Joshua Cohen. Cuatro mensajes nuevos.

mayo 22, 2024

Joshua Cohen, Cuatro mensajes nuevos
De Conatus, 2019. 220 páginas.
Tit.or. Four new messages. Trad. Javier Calvo.

Incluye los siguientes cuentos:

Emisión
McDonald’s
El distrito de la universidad
Enviado.

Cuya sinopsis de la contraportada es bastante acertada:

En “Emisión”, un desafortunado traficante de drogas en Princeton se siente humillado cuando una de sus noches vergonzosas se vuelve viral. “McDonald’s” habla de un redactor farmacéutico frustrado a nivel imaginativo por la existencia de una palabra que no puede poner en el papel.
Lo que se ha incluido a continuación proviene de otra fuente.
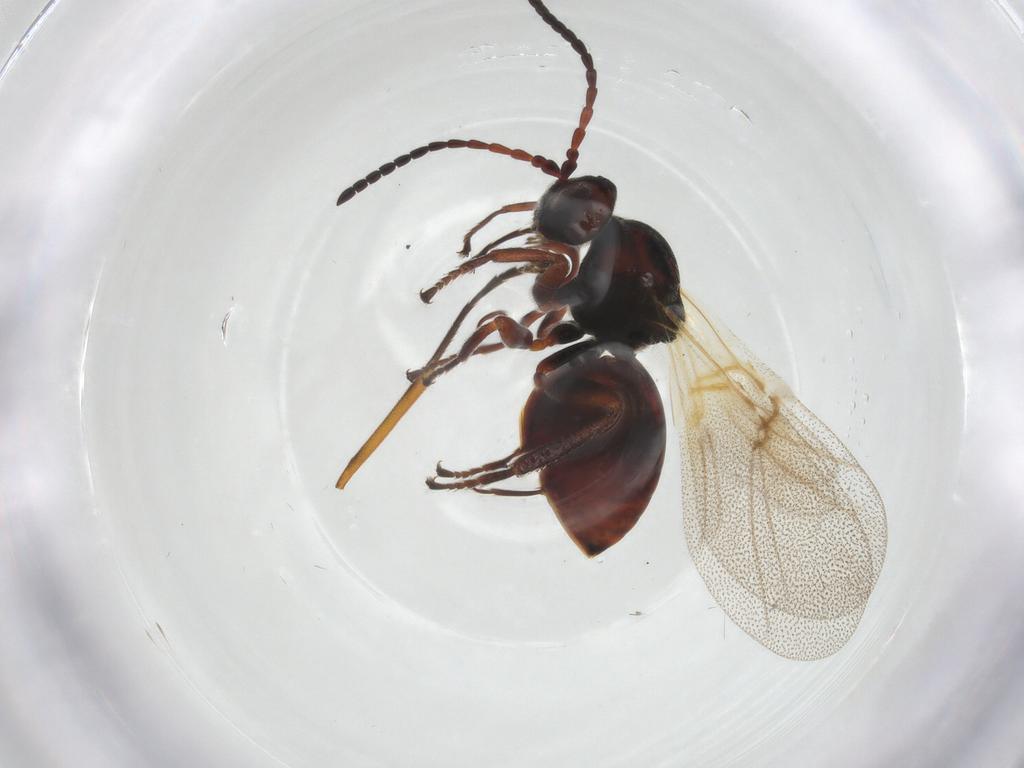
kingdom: Animalia
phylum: Arthropoda
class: Insecta
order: Hymenoptera
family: Cynipidae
En “El distrito de la universidad”, un ex profesor de escritura creativa, un neoyorquino exiliado en el Medio Oeste, se niega a leer las historias de sus alumnos, y les pide que construyan una réplica del edificio Flatiron. “Enviado” comienza de manera mítica en los bosques de Rusia, pero después se sumerge en el presente y un aspirante a periodista se encuentra en un pueblo a todas las mujeres protagonistas de la pornografía que ha consumido en Internet.
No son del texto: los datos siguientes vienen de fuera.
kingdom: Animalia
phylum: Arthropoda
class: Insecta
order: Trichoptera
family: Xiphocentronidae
Pero cuyo comentario de Fresán en la contra fusión de Saul Bellow con David Foster Wallace, no. No he visto rastro de Bellow y solo los tics más molestos de Foster Wallace. Me costaría decidir cuál es el relato que menos me ha gustado, si la inanidad de Emisión, anécdota estirada con apenas dos cosas interesantes, la metaficción aburrida de McDonald’s, con ese escritor frustrado hablando sobre el hecho de escribir, algo tan sobado que aburre hasta a las ovejas. Los otros dos no se quedan cortos, con ese profesor iluminado que parece paródico pero no lo es y esas historias inconexas sobre Rusia y la prostitución.

No me ha gustado.

No puedo decir la Palabra, le dije.
Estábamos en el dormitorio.
Mi padre ocupaba una silla delante de la cama donde estaba yo, dando sorbos a una copa de vino y mirándome.
Estás intentando que la diga, le dije.
Las paredes eran blancas y estaban manchadas de brochazos recientes de pintura: retales de colores que mis padres estaban considerando para repintar el dormitorio, un surtido de colores pastel y otros casi neutrales que no pegaban conmigo para nada. La cama y la silla no eran mías, sino nuevas. Mi escritorio con tapa había desaparecido junto con los estantes, la habitación estaba siendo convertida en cuarto de invitados pero —tal como mi madre se había esforzado por decirme por teléfono aquel mismo viernes— yo siempre sería bienvenido.
¿Cómo puedes contarme lo que pasó sin decirme qué Palabra es?, preguntó mi padre, con un aspecto repentinamente más anciano y canoso y orondo y gotoso, y cogiendo sus gafas de la repisa y tambaleándose un poco, aunque quizá solo se le habían dormido los pies, salió de la habitación.
Después de la cena mi madre desapareció rumbo al fregadero para enjuagar platos y devolverle la llamada a una amiga que la había llamado en mitad de la ternera Stroganoff, mientras que mi padre y yo nos quedamos sentados como patas extras de la mesa y él me dijo: intentémoslo otra vez, de manera que le conté la historia.
Le dije: hay una chica, empezaremos por ella, supongo que tengo que describirla. ¿Es guapa?, preguntó mi padre, y yo le dije: yo la describo como broncínea (no estaba seguro de qué quería decir aquello), tiene el pelo teñido de rojo y unos ojos enormes del tamaño de bocas. ¿Es sexi?, me preguntó mi padre echando un vistazo a mi madre, que estaba ocupada preparando un bocadillo dietético de postre a base de oreja, teléfono y hombro. Le dije: es como una chica del montón pero más del montón, es decir, es un poco choni, pero también está completamente cubierta de sangre, en la primera escena está ensangrentada de pies a cabeza. Di que sí, dijo mi padre (distrayéndose con la botella, se sirvió lo que quedaba del petit noir), ¿pero a las distintas secciones de un libro se las puede llamar escenas? Yo pensaba que era un término solo del cine. Puedes decir escena refiriéndote a un libro, le dije, pero si dices capítulo refiriéndote a una película la gente va a pensar que eres gilipollas. Pues claro que sí, dijo mi padre, luego dio un sorbo, guiñó el ojo y para cuando devolvió la copa a la mesa ya había dejado de correr el agua del fregadero, la cocina estaba vacía y mi madre ya había subido al piso de arriba; su risa flotó a lo lejos y por fin desapareció, diluida en una hilaridad más elevada: en el zumbido de la nevera, el funcionamiento del lavavajillas, el brío compulsivo del reloj.